For the listing below, give the number of lines that hold the string "скорлупки", without anything else.

◆ Study material ◆
* * * * *

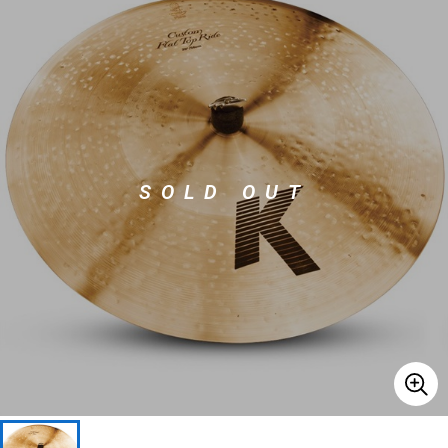
ベース
ウクレレ
ドラム
パーカッション
キーボード
電子ピアノ
SOLD OUT
管楽器
その他楽器
アンプ
エフェクター
DJ機器
DTM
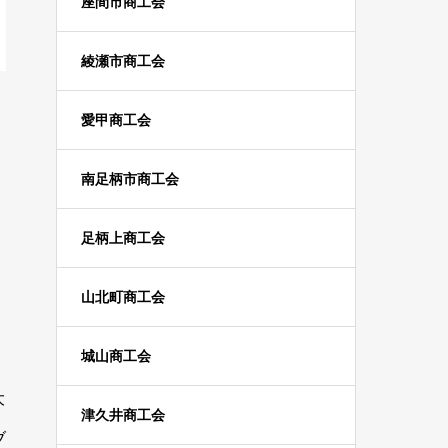
座間市商工会
綾瀬市商工会
愛甲商工会
南足柄市商工会
足柄上商工会
山北町商工会
。
城山商工会
大
津久井商工会
ブ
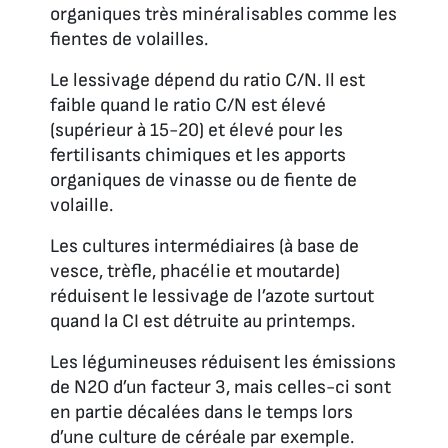
organiques très minéralisables comme les
fientes de volailles.
Le lessivage dépend du ratio C/N. Il est
faible quand le ratio C/N est élevé
(supérieur à 15-20) et élevé pour les
fertilisants chimiques et les apports
organiques de vinasse ou de fiente de
volaille.
Les cultures intermédiaires (à base de
vesce, trèfle, phacélie et moutarde)
réduisent le lessivage de l’azote surtout
quand la CI est détruite au printemps.
Les légumineuses réduisent les émissions
de N2O d’un facteur 3, mais celles-ci sont
en partie décalées dans le temps lors
d’une culture de céréale par exemple.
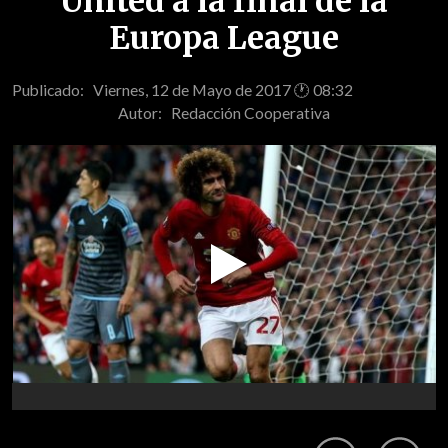
United a la final de la
Europa League
Publicado: Viernes, 12 de Mayo de 2017 🕐 08:32
Autor:
Redacción Cooperativa
Play
Video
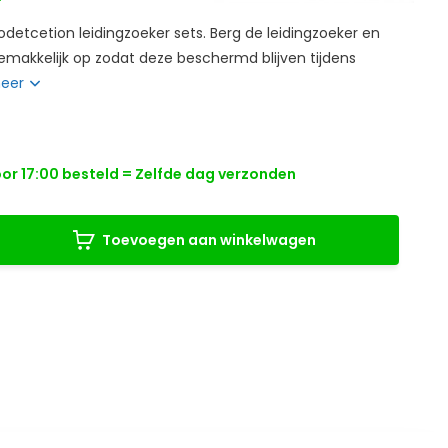
detcetion leidingzoeker sets. Berg de leidingzoeker en
emakkelijk op zodat deze beschermd blijven tijdens
meer
r 17:00 besteld = Zelfde dag verzonden
Toevoegen aan winkelwagen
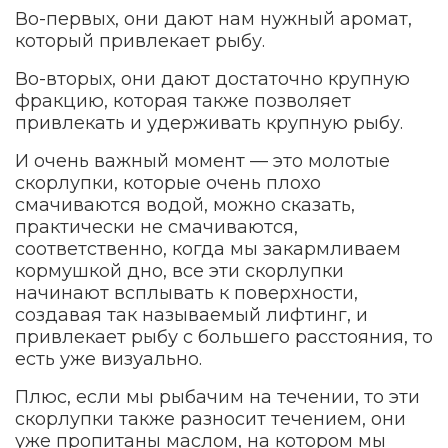
Во-первых, они дают нам нужный аромат,
который привлекает рыбу.
Во-вторых, они дают достаточно крупную
фракцию, которая также позволяет
привлекать и удерживать крупную рыбу.
И очень важный момент — это молотые
скорлупки, которые очень плохо
смачиваются водой, можно сказать,
практически не смачиваются,
соответственно, когда мы закармливаем
кормушкой дно, все эти скорлупки
начинают всплывать к поверхности,
создавая так называемый лифтинг, и
привлекает рыбу с большего расстояния, то
есть уже визуально.
Плюс, если мы рыбачим на течении, то эти
скорлупки также разносит течением, они
уже пропитаны маслом, на котором мы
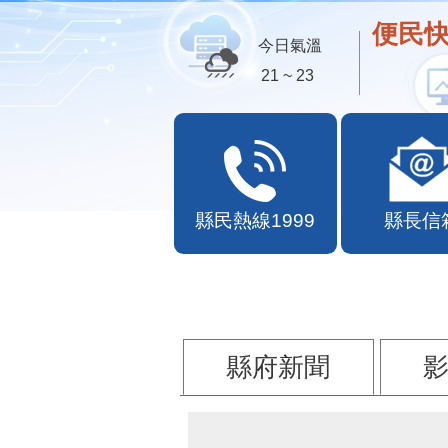
便民快
今日氣溫
21 ~ 23
縣民熱線1999
縣長信
縣府新聞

* * * * *

◆ Exercise response ◆
3